April 17, 1856. I start for Conantum in a boat, wind southwest. I can hide my oars and sail up there and come back another day. A moist muggy afternoon, rain threatening, true April weather, after a particularly warm and pleasant forenoon. The meadows are still well covered and I cut off the bends. The red-wing (blackbird) goes over with his che-e-e che-e chatter chatter. On Hubbard’s great meadow I hear the sound of some fowl, perhaps a loon, rushing through the water, over by Dennis’s Hill, and push for it. Meanwhile it grows more and more rain threatening – all the air moist and muggy, a great ill-defined cloud darkening all the West. I push on until I feel the first drops, knowing that the wind will take me back again. Now I hear ducks rise and know by their hoarse quacking that they are black ones, and see two going off as if with one mind along the edge of the wood.

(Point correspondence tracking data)
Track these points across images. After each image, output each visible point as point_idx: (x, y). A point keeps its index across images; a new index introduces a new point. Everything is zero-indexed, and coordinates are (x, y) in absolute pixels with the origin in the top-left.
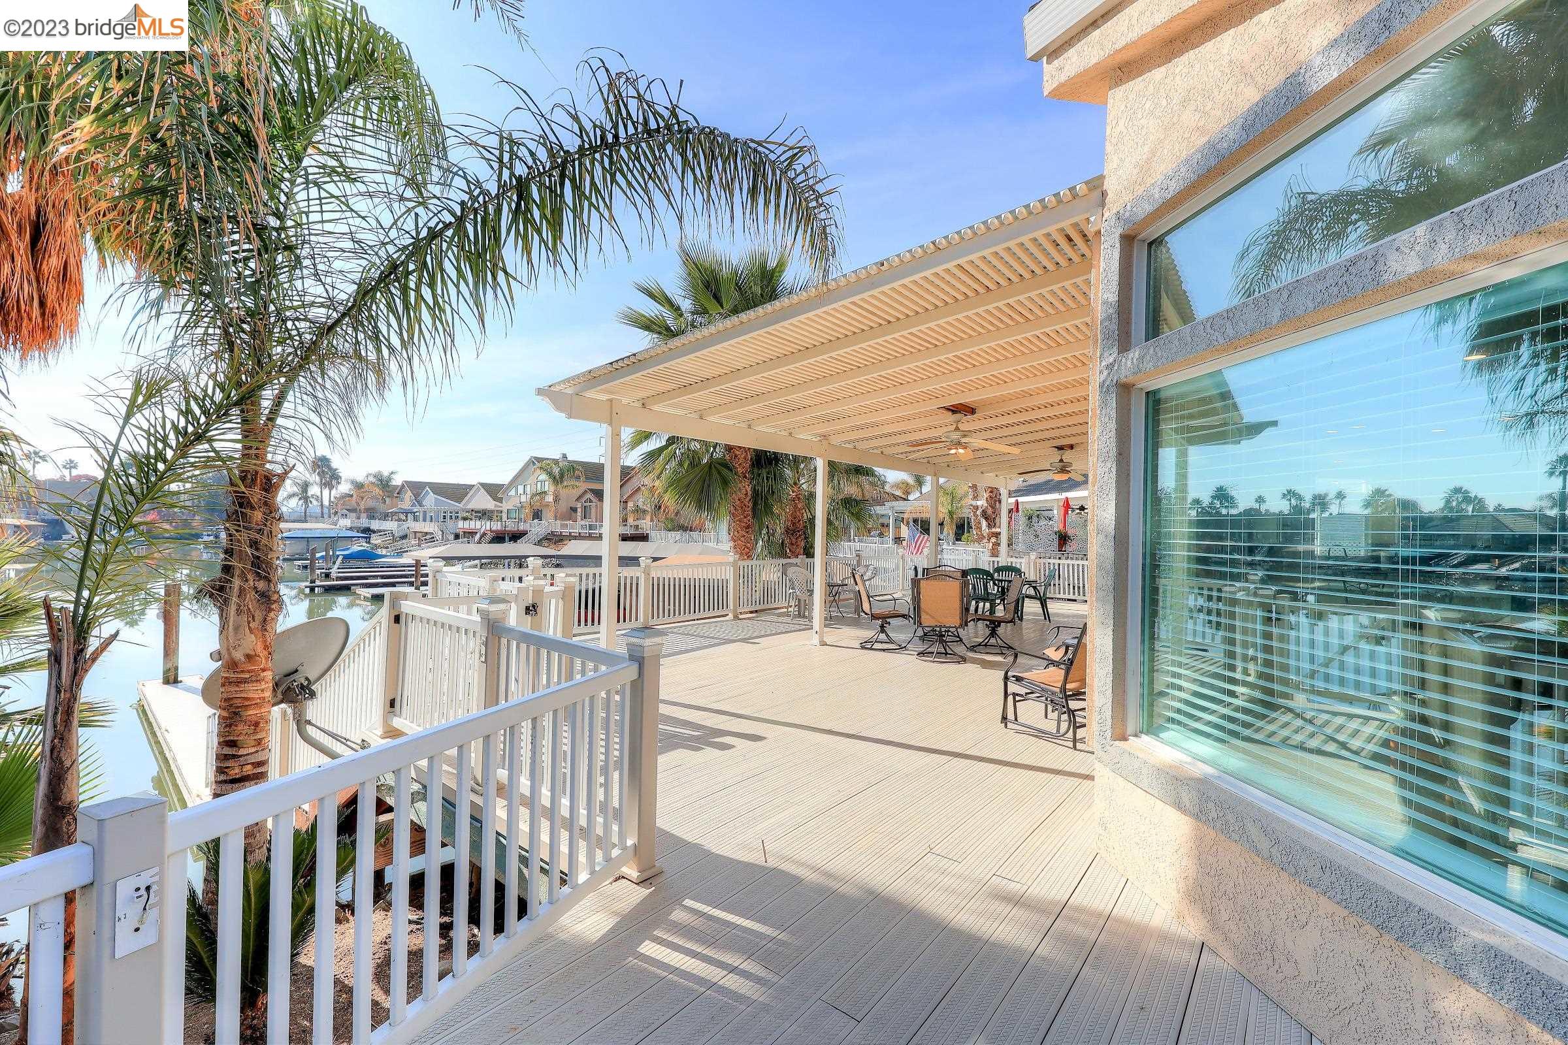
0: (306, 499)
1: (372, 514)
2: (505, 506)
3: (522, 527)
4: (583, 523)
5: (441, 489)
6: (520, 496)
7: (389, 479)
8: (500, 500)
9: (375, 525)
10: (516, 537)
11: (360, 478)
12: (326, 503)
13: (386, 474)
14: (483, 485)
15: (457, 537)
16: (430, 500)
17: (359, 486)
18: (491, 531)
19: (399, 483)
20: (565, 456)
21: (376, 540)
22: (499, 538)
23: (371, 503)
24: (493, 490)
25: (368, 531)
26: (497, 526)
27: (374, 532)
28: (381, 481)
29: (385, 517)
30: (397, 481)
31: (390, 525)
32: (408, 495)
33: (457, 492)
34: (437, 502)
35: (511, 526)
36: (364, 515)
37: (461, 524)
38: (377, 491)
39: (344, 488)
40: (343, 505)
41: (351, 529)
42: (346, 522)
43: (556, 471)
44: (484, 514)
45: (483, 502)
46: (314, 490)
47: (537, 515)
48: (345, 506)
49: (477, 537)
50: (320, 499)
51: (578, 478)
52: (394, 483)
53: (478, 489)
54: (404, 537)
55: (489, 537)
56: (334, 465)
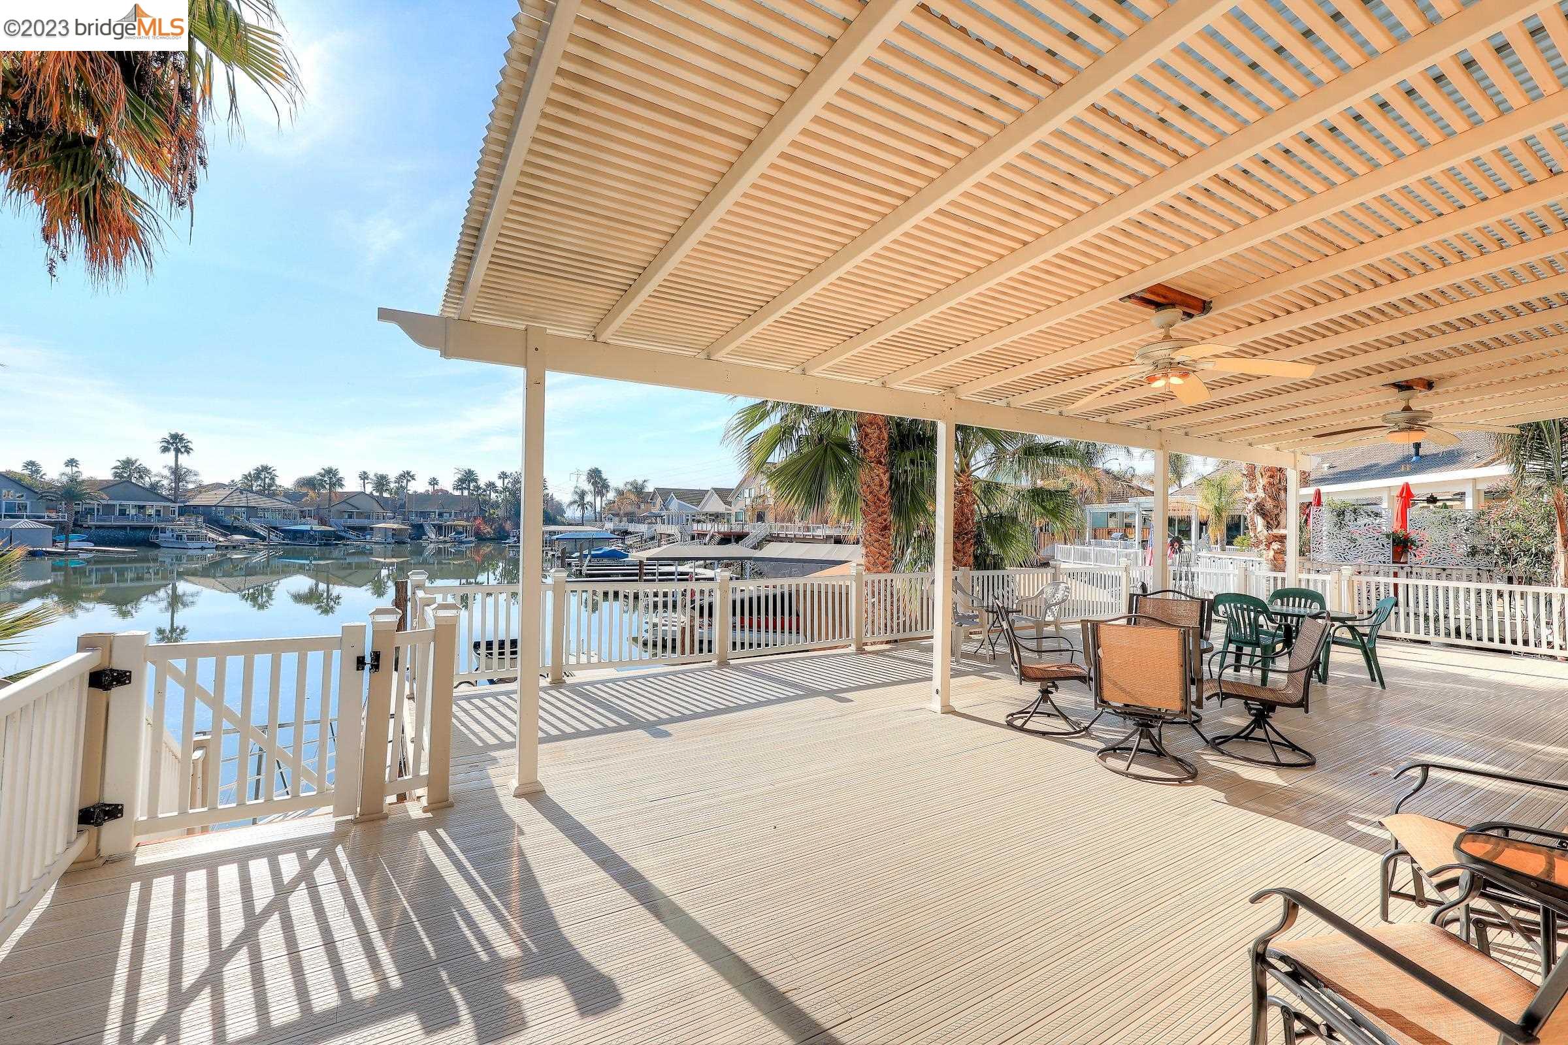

## Your tasks:
a. In the April 1856 journal entry, how does the writer know that the ducks which rise are black ones?
b. Decide whether each statement agrees with the April 1856 journal entry, answering yes or no and quoting the words that settle it: (i) The meadows are dry by this time. (ii) The forenoon had been warm and pleasant. (iii) The writer turns back as soon as the cloud darkens the West.
c. List every place the April 1856 journal entry refers to by a proper name.
None of the tasks make use of the data.

## Solutions in order:
a. By their hoarse quacking.

b.
(i) No: "The meadows are still well covered"
(ii) Yes: "after a particularly warm and pleasant forenoon"
(iii) No: "I push on until I feel the first drops"

c. Conantum; Hubbard’s great meadow; Dennis’s Hill